De quels droits ?/Efficace, la vidéosurveillance ?

Christine Tréguier  • 10 septembre 2009 abonné·es

Michèle Alliot-Marie l’avait promis, et Brice Hortefeux a repris l’objectif à son compte : le nombre de caméras de vidéosurveillance installées dans l’espace public sera triplé d’ici à 2011. Seul fait nouveau, le ministre de l’Intérieur actuel s’appuie sur un rapport attestant leur efficacité. Une première en France, où, en vingt ans, aucune étude analysant l’impact des yeux électroniques sur la délinquance n’avait été réalisée. Le rapport a été commandé en mars dernier, pour couper court aux critiques de plus en plus nombreuses, mais il restera confidentiel. Seul le Figaro a eu le privilège de consulter le document. Le titre de son article donne le ton, « Vidéosurveillance, le rapport qui prouve son efficacité », et les auteurs du rapport
– l’Inspection générale de l’Administration (IGA), l’Inspection générale de la police nationale (IGPN) et l’Inspection technique de la gendarmerie nationale (ITGN) – y sont présentés comme étant
« au-dessus de tout soupçon » . Flics et gendarmes ont analysé
les statistiques de la délinquance, et l’essentiel de leurs conclusions tient en une phrase : la vidéoprotection a « un impact significatif
en matière de prévention »
, en particulier dans le cas d’agressions contre les personnes.

Mais ce bilan français, très favorable aux caméras et à leur extension, est démenti par de nombreux rapports publiés par nos voisins anglais, champions européens de la vidéosurveillance. Le dernier en date
est sorti cet été. Réalisé par les services internes de la Metropolitan Police, il vient remettre en cause les investissements massifs (1,5 million de caméras dans Londres) dans la surveillance
des espaces publics. On ne compterait qu’un crime élucidé pour 1 000 caméras. Un chiffre qui ne surprend pas
David Davis, ex-ministre de l’Intérieur du contre-gouvernement conservateur anglais [^2]  : « Cela devrait provoquer un réexamen profond, et depuis longtemps nécessaire, des budgets investis dans la vidéosurveillance par le ministère de l’Intérieur. La vidéosurveillance se solde par des dépenses massives et une efficacité minimale. C’est une énorme intrusion dans la vie privée, pour peu ou pas d’amélioration de la sécurité. » Pour Davis, la Metropolitan Police
n’a que trop tardé à prendre en compte cette inefficacité.

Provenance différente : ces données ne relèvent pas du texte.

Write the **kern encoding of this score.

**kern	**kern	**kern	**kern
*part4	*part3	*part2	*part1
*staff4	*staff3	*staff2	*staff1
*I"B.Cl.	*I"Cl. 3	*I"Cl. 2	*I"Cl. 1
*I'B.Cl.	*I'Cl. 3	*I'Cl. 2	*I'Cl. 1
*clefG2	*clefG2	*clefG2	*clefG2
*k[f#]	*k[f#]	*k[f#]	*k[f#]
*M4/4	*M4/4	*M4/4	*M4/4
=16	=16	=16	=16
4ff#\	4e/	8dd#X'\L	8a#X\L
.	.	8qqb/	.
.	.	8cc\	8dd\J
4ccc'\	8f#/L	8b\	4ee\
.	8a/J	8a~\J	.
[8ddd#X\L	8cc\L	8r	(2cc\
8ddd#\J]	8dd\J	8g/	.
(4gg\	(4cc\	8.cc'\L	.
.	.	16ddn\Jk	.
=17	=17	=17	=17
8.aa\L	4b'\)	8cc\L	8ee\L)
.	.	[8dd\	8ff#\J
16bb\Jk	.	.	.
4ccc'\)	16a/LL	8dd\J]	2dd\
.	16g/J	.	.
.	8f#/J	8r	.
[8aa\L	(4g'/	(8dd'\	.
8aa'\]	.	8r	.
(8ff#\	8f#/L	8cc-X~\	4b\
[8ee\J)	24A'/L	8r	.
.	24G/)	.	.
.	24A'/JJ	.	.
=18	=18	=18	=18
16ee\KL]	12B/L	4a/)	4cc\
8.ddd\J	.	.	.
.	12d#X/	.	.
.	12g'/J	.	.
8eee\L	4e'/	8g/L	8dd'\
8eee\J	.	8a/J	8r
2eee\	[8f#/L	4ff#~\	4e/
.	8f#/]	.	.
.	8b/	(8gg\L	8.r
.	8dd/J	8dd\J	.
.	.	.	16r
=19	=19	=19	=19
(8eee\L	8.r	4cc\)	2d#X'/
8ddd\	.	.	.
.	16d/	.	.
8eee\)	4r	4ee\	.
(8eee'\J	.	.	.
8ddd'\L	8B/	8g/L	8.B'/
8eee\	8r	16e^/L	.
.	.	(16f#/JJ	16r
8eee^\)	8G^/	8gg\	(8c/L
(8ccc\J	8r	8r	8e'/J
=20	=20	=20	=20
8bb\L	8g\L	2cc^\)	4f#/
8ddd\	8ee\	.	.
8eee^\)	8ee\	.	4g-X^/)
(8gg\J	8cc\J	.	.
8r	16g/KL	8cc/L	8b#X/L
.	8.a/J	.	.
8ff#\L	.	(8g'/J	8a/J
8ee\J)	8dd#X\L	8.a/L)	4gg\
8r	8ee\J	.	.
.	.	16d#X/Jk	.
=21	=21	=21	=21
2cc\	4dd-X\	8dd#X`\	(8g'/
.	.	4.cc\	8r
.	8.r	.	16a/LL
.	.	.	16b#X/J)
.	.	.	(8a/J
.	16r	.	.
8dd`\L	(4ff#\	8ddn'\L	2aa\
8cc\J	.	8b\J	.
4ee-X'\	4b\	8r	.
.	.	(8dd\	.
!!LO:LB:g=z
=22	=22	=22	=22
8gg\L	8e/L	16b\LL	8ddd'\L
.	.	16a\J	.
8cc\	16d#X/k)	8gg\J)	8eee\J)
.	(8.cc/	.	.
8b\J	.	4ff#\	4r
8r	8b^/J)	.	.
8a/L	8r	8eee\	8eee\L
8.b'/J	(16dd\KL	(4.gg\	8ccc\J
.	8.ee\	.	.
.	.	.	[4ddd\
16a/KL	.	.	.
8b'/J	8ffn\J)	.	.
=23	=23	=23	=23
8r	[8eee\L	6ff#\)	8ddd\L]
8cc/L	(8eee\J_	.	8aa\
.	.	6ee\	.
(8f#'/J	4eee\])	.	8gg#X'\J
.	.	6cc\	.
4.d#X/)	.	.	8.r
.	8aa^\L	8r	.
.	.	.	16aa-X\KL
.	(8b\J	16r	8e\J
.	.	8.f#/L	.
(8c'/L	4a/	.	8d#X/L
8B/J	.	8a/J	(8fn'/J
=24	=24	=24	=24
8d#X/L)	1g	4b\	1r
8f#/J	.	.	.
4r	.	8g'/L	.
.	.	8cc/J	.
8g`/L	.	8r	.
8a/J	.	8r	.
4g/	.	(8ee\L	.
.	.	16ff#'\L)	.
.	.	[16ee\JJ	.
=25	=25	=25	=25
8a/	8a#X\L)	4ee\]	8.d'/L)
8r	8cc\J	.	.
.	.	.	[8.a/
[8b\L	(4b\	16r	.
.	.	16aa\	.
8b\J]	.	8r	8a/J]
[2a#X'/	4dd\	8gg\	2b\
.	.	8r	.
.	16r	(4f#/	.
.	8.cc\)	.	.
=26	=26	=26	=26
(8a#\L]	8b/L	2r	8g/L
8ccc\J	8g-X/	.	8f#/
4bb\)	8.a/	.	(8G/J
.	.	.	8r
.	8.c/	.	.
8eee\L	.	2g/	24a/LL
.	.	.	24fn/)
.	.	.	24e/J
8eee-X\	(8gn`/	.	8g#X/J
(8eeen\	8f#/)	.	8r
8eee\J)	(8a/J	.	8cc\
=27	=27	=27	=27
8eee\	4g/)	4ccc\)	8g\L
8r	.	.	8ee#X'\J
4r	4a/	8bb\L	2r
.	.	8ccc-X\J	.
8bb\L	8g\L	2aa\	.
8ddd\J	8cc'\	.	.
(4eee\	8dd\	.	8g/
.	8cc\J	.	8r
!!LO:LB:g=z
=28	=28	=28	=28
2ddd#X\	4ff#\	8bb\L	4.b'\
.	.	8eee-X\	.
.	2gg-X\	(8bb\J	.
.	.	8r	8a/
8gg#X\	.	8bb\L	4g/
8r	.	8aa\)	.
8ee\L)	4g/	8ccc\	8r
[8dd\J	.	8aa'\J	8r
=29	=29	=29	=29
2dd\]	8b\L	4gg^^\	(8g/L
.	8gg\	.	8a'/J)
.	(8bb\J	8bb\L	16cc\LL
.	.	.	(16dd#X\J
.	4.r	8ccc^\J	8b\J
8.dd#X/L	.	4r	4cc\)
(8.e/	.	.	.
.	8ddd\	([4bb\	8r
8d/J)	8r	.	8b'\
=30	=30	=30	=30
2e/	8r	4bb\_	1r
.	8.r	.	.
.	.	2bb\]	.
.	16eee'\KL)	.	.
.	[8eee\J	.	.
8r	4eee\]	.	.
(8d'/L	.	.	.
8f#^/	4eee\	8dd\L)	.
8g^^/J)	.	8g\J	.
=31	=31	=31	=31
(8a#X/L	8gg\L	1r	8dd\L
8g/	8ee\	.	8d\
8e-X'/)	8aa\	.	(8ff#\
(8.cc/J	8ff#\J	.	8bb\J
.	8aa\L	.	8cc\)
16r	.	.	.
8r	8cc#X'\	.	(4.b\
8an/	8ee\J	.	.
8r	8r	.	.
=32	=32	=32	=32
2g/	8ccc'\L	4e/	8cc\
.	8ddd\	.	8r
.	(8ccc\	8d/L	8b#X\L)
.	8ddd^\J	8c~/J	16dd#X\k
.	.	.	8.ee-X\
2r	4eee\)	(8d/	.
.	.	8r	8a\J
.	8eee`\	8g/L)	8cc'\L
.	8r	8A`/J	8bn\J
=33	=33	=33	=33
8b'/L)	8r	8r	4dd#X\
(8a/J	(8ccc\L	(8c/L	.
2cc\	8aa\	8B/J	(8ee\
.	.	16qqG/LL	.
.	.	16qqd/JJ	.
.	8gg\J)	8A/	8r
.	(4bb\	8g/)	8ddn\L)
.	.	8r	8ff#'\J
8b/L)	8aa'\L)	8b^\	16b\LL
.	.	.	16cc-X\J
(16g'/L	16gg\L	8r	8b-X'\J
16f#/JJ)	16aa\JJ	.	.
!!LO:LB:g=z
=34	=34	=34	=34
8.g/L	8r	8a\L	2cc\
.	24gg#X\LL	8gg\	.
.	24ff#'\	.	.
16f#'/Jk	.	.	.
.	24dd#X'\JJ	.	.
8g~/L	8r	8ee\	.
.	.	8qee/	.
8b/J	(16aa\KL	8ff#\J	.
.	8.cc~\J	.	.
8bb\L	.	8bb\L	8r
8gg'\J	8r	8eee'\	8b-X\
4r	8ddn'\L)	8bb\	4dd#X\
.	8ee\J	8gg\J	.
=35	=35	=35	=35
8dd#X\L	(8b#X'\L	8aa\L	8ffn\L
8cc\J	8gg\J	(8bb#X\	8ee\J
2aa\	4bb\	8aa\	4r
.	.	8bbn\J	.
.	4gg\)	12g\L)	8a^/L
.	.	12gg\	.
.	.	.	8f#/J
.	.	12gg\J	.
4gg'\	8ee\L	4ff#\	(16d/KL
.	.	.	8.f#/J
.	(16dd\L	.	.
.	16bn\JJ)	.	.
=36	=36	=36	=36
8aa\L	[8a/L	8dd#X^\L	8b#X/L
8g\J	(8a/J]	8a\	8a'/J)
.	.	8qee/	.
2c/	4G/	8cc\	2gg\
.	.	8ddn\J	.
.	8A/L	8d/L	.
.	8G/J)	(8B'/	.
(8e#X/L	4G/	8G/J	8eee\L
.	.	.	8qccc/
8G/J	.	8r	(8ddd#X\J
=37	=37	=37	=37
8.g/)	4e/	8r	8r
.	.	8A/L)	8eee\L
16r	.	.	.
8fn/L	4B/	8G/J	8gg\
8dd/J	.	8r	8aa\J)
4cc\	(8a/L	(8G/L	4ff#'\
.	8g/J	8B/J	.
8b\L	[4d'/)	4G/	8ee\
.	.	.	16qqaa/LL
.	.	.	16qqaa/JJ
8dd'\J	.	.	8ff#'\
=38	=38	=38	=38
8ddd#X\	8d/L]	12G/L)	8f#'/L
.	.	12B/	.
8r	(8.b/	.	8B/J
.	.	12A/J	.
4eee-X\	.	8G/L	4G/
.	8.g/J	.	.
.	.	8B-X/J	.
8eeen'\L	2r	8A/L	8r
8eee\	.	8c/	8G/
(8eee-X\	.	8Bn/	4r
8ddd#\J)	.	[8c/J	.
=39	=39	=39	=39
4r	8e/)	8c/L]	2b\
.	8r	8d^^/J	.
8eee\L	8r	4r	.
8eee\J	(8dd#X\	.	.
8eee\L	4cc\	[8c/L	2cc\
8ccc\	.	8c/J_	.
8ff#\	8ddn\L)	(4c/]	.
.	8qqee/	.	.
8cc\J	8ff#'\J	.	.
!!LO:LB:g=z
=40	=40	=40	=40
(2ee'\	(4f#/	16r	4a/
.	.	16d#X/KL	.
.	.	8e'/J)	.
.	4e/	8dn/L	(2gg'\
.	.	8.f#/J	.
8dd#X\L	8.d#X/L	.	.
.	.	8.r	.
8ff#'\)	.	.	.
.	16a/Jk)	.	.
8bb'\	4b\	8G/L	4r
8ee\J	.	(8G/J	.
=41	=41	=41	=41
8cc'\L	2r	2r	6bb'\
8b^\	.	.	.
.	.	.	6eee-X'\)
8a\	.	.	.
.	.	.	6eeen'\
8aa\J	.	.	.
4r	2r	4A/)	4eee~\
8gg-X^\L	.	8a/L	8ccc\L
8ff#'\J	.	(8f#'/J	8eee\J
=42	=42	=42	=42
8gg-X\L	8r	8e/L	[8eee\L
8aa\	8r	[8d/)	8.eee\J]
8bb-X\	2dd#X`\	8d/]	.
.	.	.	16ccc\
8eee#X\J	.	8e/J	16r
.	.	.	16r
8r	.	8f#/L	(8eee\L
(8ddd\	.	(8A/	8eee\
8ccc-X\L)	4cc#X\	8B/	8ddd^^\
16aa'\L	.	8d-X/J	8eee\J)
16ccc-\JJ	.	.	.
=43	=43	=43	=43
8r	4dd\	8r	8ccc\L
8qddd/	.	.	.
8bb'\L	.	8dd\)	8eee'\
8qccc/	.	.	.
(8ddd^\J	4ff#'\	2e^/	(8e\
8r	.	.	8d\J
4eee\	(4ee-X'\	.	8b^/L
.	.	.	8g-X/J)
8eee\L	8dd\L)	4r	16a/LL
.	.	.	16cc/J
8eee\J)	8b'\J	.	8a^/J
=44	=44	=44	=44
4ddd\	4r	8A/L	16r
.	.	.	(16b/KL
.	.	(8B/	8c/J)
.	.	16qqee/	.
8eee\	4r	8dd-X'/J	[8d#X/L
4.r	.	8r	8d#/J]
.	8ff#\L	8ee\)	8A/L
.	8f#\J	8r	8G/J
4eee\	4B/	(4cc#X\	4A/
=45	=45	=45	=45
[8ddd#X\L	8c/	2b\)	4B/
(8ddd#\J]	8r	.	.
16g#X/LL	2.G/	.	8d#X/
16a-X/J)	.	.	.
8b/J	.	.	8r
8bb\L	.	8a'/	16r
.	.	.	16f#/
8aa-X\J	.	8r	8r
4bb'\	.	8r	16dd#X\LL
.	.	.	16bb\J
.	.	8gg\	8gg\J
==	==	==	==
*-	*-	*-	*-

En 2006, un rapport de Scotland Yard estimait que, faute de formation des agents, le caractère préventif de la vidéosurveillance était un
« vrai fiasco » avec seulement 3 % des crimes résolus grâce aux caméras. Les résultats
d’une autre enquête menée sur trois ans et publiée en 2005 par les services du ministère
de l’Intérieur britannique ne sont guère plus probants. L’analyse des statistiques recueillies sur treize sites urbains équipés et treize autres non équipés avait amené les enquêteurs à conclure que les caméras étaient inefficaces pour prévenir les délits impulsifs et, de manière plus générale,
les atteintes aux personnes. Ils soulignaient également
un déplacement géographique de la criminalité dans trois des six zones dans lesquelles la délinquance avait diminué. Un déplacement que le bilan français minimise totalement. À quand une étude indépendante, pour en avoir le cœur net ?

[^2]: Le « shadow cabinet » , ensemble des députés de l’opposition désignés pour agir comme porte-parole de leur parti dans un secteur administratif donné.